◆ **DESCRIPTION OF THE TASK**: Print the lines of the listing below without any changes, everything from the line containing "標籤存檔： creative packagi" down to the line containing "定或法律規定的其他用途：", with both of those lines included.

(Records from a collection of data)
───
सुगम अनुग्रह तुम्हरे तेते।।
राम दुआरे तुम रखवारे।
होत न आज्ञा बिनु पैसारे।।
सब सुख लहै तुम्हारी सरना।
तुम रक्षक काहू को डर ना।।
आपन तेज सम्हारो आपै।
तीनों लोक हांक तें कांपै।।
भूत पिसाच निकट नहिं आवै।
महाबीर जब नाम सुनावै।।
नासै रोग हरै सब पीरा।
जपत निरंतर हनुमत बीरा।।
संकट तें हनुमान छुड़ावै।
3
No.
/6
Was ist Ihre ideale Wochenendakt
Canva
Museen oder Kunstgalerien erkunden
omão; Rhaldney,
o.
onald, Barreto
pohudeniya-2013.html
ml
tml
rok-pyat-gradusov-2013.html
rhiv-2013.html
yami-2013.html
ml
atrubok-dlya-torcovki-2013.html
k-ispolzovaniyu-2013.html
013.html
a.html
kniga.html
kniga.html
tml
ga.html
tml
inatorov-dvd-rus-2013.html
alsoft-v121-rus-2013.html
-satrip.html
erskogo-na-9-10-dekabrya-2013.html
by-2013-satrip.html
───
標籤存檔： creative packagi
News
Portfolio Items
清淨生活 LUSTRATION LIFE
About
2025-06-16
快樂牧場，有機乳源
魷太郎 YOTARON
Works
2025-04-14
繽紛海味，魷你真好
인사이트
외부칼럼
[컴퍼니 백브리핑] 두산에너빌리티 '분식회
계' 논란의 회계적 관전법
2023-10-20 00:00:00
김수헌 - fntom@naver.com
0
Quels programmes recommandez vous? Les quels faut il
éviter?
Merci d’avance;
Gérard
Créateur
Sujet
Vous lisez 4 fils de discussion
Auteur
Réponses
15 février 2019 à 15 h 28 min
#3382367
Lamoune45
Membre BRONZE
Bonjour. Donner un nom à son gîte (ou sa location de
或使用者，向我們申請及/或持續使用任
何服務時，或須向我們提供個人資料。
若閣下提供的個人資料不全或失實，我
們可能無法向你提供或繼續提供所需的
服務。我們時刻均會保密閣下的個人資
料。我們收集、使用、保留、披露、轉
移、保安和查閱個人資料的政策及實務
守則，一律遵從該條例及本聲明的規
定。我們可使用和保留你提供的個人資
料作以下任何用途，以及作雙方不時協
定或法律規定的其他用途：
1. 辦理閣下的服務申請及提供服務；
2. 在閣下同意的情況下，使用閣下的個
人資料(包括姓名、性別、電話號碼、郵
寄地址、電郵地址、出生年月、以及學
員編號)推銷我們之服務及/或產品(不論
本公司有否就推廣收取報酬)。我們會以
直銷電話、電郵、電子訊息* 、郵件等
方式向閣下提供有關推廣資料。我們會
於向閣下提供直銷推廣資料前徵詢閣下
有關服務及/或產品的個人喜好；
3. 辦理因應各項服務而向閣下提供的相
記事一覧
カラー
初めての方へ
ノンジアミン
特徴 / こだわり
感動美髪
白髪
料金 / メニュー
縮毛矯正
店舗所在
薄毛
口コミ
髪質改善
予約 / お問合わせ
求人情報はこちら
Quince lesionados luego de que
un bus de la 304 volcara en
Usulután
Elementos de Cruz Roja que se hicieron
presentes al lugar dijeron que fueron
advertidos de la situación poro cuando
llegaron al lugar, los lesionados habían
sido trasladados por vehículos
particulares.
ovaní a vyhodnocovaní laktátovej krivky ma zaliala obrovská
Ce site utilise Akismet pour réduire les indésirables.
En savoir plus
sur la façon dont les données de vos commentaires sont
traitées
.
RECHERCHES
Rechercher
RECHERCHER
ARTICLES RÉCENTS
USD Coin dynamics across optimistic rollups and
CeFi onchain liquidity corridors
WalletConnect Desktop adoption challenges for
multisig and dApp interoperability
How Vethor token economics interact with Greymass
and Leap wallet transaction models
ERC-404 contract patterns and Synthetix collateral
───
◆ **WRITTEN REPLY**:
標籤存檔： creative packagi
News
Portfolio Items
清淨生活 LUSTRATION LIFE
About
2025-06-16
快樂牧場，有機乳源
魷太郎 YOTARON
Works
2025-04-14
繽紛海味，魷你真好
인사이트
외부칼럼
[컴퍼니 백브리핑] 두산에너빌리티 '분식회
계' 논란의 회계적 관전법
2023-10-20 00:00:00
김수헌 - fntom@naver.com
0
Quels programmes recommandez vous? Les quels faut il
éviter?
Merci d’avance;
Gérard
Créateur
Sujet
Vous lisez 4 fils de discussion
Auteur
Réponses
15 février 2019 à 15 h 28 min
#3382367
Lamoune45
Membre BRONZE
Bonjour. Donner un nom à son gîte (ou sa location de
或使用者，向我們申請及/或持續使用任
何服務時，或須向我們提供個人資料。
若閣下提供的個人資料不全或失實，我
們可能無法向你提供或繼續提供所需的
服務。我們時刻均會保密閣下的個人資
料。我們收集、使用、保留、披露、轉
移、保安和查閱個人資料的政策及實務
守則，一律遵從該條例及本聲明的規
定。我們可使用和保留你提供的個人資
料作以下任何用途，以及作雙方不時協
定或法律規定的其他用途：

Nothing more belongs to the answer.